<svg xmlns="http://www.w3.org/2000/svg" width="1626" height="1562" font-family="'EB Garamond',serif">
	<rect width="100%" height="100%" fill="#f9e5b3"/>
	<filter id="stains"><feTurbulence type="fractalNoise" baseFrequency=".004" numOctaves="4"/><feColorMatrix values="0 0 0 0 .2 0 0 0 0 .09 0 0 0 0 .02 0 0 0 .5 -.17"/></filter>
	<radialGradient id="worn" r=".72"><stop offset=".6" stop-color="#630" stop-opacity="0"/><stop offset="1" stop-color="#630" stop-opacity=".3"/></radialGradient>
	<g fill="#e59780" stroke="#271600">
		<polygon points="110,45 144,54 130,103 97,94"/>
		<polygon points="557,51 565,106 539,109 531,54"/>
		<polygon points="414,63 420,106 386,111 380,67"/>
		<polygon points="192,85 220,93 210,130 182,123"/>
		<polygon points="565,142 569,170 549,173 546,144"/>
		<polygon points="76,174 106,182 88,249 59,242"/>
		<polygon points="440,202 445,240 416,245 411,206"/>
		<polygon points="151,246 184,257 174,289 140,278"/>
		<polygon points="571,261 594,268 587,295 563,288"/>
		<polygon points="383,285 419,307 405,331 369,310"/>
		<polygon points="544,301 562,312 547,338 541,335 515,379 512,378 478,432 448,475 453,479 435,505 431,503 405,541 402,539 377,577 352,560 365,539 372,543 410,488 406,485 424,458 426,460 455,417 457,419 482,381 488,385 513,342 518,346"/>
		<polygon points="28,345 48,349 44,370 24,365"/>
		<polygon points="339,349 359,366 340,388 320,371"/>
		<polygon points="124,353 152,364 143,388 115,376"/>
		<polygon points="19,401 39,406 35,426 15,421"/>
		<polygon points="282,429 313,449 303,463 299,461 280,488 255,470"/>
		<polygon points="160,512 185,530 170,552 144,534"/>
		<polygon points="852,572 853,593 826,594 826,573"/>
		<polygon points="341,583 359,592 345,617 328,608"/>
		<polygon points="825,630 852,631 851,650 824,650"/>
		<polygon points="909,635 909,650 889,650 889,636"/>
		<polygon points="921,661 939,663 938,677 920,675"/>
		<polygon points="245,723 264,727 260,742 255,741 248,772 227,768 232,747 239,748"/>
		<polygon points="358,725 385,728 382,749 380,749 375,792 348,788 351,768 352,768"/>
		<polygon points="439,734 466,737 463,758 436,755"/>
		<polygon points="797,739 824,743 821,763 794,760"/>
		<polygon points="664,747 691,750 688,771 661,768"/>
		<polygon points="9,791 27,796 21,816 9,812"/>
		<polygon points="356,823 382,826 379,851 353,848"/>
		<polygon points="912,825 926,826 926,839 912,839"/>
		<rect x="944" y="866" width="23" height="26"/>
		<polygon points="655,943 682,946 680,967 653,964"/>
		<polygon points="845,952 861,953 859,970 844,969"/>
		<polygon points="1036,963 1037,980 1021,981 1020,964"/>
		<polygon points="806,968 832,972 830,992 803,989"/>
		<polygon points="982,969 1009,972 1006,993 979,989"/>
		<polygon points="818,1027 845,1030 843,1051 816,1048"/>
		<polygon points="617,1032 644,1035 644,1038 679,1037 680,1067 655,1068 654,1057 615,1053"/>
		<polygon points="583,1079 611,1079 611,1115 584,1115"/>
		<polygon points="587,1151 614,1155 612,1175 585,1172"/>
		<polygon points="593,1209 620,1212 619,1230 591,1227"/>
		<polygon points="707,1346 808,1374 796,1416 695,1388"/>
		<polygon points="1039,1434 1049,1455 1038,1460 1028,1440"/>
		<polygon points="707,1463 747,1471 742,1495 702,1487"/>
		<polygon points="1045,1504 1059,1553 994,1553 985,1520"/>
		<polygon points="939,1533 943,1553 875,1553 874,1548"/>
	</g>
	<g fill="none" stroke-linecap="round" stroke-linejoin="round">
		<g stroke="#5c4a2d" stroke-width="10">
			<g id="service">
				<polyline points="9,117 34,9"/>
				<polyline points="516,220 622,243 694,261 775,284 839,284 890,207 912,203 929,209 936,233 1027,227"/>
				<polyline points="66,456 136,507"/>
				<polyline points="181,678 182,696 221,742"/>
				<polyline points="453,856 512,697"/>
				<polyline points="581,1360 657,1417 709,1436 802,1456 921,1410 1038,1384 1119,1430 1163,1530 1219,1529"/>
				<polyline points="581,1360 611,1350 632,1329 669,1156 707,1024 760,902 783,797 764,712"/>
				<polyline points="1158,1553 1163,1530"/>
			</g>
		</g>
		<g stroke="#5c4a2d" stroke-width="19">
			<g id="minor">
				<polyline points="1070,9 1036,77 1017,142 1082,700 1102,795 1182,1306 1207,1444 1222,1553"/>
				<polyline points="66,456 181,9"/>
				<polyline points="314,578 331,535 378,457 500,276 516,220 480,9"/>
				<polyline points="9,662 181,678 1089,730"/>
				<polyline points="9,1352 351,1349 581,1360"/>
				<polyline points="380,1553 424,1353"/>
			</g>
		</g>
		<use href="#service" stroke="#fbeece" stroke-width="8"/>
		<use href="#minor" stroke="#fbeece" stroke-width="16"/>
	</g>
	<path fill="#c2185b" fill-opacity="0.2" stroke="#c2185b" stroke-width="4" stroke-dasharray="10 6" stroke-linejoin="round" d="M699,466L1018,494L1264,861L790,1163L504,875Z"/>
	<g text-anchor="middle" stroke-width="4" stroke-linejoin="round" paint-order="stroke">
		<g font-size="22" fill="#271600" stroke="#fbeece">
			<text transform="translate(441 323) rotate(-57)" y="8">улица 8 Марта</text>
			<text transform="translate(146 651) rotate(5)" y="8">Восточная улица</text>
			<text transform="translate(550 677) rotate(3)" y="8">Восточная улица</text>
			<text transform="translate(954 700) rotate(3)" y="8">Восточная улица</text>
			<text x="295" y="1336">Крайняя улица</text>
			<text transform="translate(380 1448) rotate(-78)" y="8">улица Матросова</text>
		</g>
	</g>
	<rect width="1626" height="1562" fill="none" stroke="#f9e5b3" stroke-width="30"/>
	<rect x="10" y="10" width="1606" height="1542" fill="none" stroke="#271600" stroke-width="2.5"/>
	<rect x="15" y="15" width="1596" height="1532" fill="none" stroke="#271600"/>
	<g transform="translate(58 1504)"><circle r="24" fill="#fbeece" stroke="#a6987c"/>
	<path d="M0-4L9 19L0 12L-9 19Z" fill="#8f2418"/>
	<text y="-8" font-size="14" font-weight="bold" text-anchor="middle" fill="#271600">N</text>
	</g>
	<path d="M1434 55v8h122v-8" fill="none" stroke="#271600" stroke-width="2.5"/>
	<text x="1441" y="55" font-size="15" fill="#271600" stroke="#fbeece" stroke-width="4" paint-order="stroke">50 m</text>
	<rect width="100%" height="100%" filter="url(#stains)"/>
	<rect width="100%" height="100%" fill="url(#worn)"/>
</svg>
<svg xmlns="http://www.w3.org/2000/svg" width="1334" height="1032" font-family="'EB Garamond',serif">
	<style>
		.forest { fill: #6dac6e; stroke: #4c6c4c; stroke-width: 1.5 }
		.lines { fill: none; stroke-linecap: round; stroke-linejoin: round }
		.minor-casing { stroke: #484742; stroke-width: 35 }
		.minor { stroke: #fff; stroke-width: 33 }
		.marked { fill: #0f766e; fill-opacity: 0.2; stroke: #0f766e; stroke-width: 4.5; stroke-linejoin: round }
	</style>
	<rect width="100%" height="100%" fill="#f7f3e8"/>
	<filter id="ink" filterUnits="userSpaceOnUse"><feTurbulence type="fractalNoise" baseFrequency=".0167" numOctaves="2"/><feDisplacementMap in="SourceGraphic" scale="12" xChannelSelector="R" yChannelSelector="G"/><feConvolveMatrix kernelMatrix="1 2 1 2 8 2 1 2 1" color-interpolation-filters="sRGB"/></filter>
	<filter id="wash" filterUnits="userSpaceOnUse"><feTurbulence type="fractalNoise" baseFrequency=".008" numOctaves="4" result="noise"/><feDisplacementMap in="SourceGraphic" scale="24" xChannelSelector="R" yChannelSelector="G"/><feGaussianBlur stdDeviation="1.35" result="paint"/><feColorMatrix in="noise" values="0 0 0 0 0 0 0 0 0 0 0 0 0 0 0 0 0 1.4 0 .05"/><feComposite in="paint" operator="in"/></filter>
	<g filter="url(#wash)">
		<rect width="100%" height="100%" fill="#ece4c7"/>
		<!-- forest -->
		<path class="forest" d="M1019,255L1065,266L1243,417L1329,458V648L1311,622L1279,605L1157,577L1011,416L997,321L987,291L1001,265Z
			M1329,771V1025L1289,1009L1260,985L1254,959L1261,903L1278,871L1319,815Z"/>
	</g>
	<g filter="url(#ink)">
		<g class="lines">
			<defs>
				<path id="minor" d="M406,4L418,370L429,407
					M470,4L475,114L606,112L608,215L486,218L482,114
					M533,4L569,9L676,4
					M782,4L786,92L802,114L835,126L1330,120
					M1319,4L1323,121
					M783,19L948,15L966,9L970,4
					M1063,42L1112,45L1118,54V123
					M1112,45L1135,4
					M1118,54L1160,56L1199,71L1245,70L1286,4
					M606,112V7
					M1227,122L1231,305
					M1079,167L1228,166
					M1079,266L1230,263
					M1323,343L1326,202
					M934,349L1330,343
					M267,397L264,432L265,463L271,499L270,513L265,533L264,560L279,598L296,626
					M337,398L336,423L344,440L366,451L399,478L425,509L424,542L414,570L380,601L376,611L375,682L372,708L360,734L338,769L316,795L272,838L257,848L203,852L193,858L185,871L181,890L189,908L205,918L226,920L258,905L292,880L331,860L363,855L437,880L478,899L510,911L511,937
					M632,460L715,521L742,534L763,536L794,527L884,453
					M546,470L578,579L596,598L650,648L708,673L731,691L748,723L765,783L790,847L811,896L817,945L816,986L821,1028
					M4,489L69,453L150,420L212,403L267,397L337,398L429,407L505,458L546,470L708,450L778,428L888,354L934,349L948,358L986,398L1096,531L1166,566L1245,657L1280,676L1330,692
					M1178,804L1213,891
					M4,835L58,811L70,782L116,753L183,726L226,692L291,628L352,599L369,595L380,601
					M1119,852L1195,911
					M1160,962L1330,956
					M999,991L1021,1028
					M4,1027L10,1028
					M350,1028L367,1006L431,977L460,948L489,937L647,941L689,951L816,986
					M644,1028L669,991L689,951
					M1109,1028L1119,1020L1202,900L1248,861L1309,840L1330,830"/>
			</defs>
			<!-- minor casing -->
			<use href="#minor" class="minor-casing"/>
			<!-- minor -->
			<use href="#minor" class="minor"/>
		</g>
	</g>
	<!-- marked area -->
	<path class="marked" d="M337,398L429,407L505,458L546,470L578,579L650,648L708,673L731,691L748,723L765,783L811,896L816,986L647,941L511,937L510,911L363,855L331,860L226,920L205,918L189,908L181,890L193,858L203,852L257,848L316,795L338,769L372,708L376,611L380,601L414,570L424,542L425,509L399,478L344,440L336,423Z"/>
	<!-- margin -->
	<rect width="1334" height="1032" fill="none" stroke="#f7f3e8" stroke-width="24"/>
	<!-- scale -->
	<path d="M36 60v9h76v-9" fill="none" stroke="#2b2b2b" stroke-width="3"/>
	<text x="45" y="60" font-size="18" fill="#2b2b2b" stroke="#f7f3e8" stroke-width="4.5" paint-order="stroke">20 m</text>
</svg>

→ **About this exercise**: Report every line from the listing above where the string "lines" can be found.

→ **Response to this exercise**:
		.lines { fill: none; stroke-linecap: round; stroke-linejoin: round }
		<g class="lines">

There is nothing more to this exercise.